Stored data section start
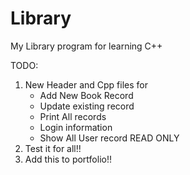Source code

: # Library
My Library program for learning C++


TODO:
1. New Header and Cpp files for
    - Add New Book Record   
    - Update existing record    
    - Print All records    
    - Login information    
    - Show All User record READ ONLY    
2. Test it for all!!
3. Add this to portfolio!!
Stored data section end
A single number is expected: how many lines in the entries contain "Library".

2